Is it a blessing or a curse to have a boy like Jonathan living in your midst? Pity us girls, I say; consider the effect a boy like Jonathan can have on the girls in a small village, in a town so limited there are few other distractions and it is impossible to avoid all contact with him. He was a constant, inescapable temptation. There was always the chance you might see him, coming out of the provisioner’s shop or as he rode across a field seemingly on some errand but really sent by the devil to weaken our reserve. He didn’t even have to be present to dominate our thoughts: as you sat with your sisters or friends to take up needlework, one of them would whisper about a recent glimpse of Jonathan, and then, he would be all we could talk about. Perhaps we had a part in our own bedevilment, for the girls could not stop obsessing about him, whether on the occasion of a casual meeting (did he
speak to you, the girls would want to know; what did he say?), or a mere sighting in town, when even a detail as trifling as the color of his waistcoat was discussed. But what we were really thinking, all of us, was: how he could look you over with an impertinent eye or the way the very corner of his mouth turned up in speculation, and how any of us would die to be in his arms, just once. And it was not just the young girls who felt this way about him; especially as he reached his teenage years, fifteen, sixteen, he already made the other men in the village seem spent, coarse, overfed, or scrawny, and the good wives started to consider Jonathan differently. You could tell by the way they’d stare at him, their feverish looks, flushed cheeks, bitten lips, and the eternal hope in a quick drawing in of breath.

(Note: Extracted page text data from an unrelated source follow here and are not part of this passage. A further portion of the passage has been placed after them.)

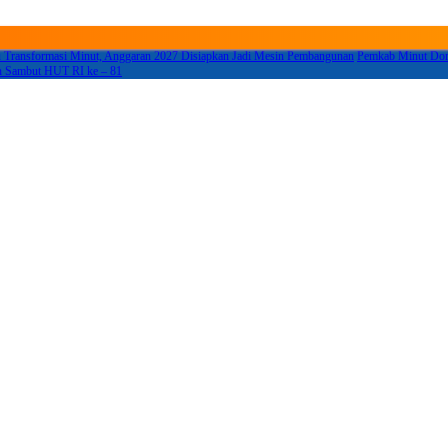
 Transformasi Minut, Anggaran 2027 Disiapkan Jadi Mesin Pembangunan
Pemkab Minut Doro
h Sambut HUT RI ke – 81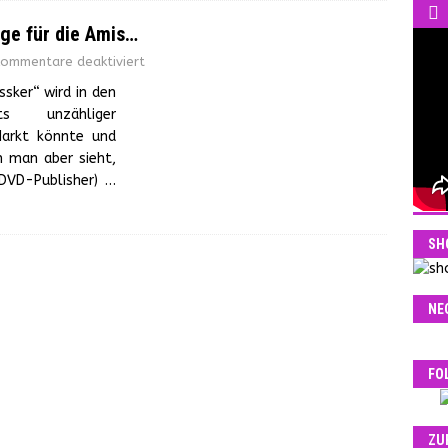
ge für die Amis…
ommentare deaktiviert
ker“ wird in den
s unzähliger
Markt könnte und
n man aber sieht,
-DVD-Publisher)
…
SH
NE
FO
ZU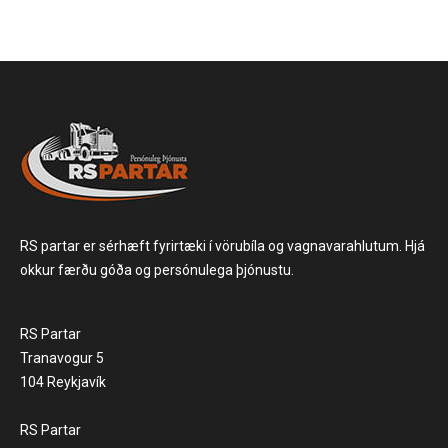
RS partar er sérhæft fyrirtæki í vörubíla og vagnavarahlutum. Hjá
okkur færðu góða og persónulega þjónustu.
RS Partar
Tranavogur 5
104 Reykjavík
RS Partar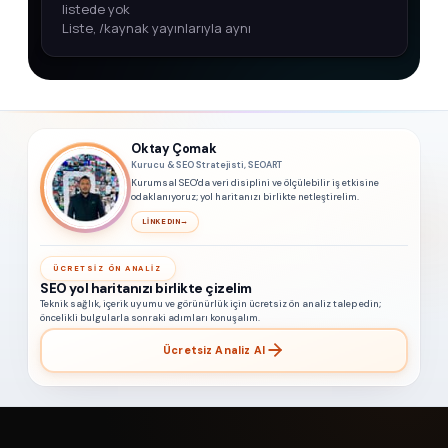
listede yok
Liste, /kaynak yayınlarıyla aynı
Oktay Çomak
Kurucu & SEO Stratejisti, SEOART
Kurumsal SEO'da veri disiplini ve ölçülebilir iş etkisine
odaklanıyoruz; yol haritanızı birlikte netleştirelim.
LINKEDIN
→
ÜCRETSIZ ÖN ANALIZ
SEO yol haritanızı birlikte çizelim
Teknik sağlık, içerik uyumu ve görünürlük için ücretsiz ön analiz talep edin;
öncelikli bulgularla sonraki adımları konuşalım.
Ücretsiz Analiz Al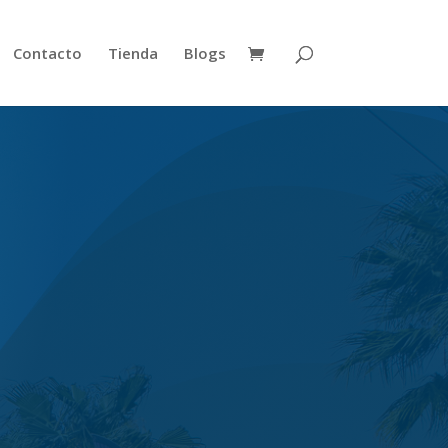
Contacto
Tienda
Blogs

There was the aspect about him of slight danger, too, of wanting to touch him the way a mad voice in your head tells you to touch a hot iron. You know you cannot help but be hurt, but you cannot resist. You must just experience it for yourself. You ignore what you know will come next, the unbearable pain of seared flesh, the sharp bite of the burn all over again every time the wound is touched. The scar you will carry for the rest of your life. The scar that will mark your heart. Inured to love, you will never be quite so foolish in the same way again.

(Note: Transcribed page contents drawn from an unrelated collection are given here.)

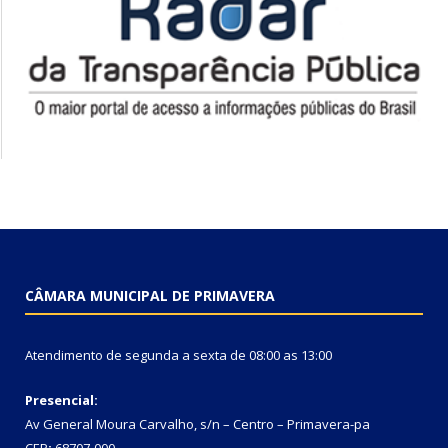
CÂMARA MUNICIPAL DE PRIMAVERA
Atendimento de segunda a sexta de 08:00 as 13:00
Presencial:
Av General Moura Carvalho, s/n – Centro – Primavera-pa
CEP
:
68707-000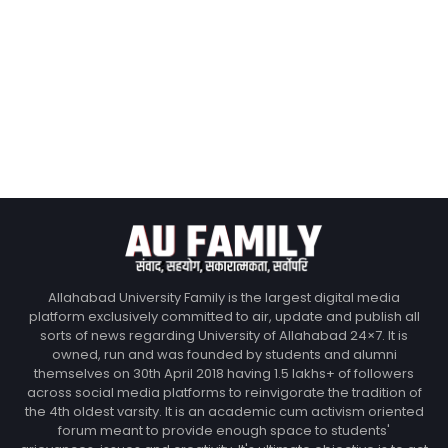
Allahabad University Family is the largest digital media
platform exclusively committed to air, update and publish all
sorts of news regarding University of Allahabad 24×7. It is
owned, run and was founded by students and alumni
themselves on 30th April 2018 having 1.5 lakhs+ of followers
across social media platforms to reinvigorate the tradition of
the 4th oldest varsity. It is an academic cum activism oriented
forum meant to provide enough space to students'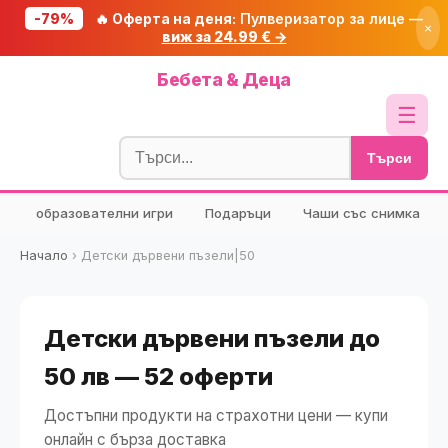
-79%
🔥 Оферта на деня:
Пулверизатор за лице —
×
виж за 24.99 € →
Начало
Бебета & Деца
🔥 Намаления
☰
Блог
Търси
🧮 Калкулатори
образователни игри
Подаръци
Чаши със снимка
🔍 Намери продукт
🎁 Подарък
Начало
›
Детски дървени пъзели|50
🎟️ Купони
Детски дървени пъзели до
50 лв — 52 оферти
Достъпни продукти на страхотни цени — купи
онлайн с бърза доставка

In that respect, I was envied and ridiculed at the same time: envied for all the time I spent in Jonathan’s presence, ridiculed because I had made it plain that there was no romance of any sort between us. This only confirmed in the eyes of the other girls that I lacked the necessary feminine wiles to pique a man’s interest. But I was no different from them. I knew Jonathan had the ability to burn me up with the brilliance of his attention, like a flame to paper. A girl could be destroyed in an instant of divine love. The question was, was it worth it?

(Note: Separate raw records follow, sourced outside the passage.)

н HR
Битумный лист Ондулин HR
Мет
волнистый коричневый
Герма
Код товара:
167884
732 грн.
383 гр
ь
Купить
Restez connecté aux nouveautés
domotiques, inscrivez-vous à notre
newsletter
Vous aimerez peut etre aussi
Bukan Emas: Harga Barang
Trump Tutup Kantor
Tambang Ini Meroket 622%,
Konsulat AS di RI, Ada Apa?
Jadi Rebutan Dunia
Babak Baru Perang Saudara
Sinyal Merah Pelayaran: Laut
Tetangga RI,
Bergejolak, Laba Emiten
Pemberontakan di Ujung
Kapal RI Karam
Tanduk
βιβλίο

You might ask if I loved Jonathan for his beauty, and I would answer: that is a pointless question, for his great, uncommon beauty was an irreducible part of the whole. It gave him his quiet confidence—which some might have called aloof arrogance—and his easy, disarming way with the fairer sex. And if his beauty drew my eye from the
first, I’ll not apologize for it, nor will I apologize for my desire to claim Jonathan for my own. To behold such beauty is to wish to possess it; it’s desire that drives every collector. And I was hardly alone. Nearly every person who came to know Jonathan tried to possess him. This was his curse, and the curse of every person who loved him. But it was like being in love with the sun: brilliant and intoxicating to be near, but impossible to keep to oneself. It was hopeless to love him and yet it was hopeless not to.

And so I was afflicted by Jonathan’s curse, caught up in his terrible attraction, and both of us were doomed to suffer for it.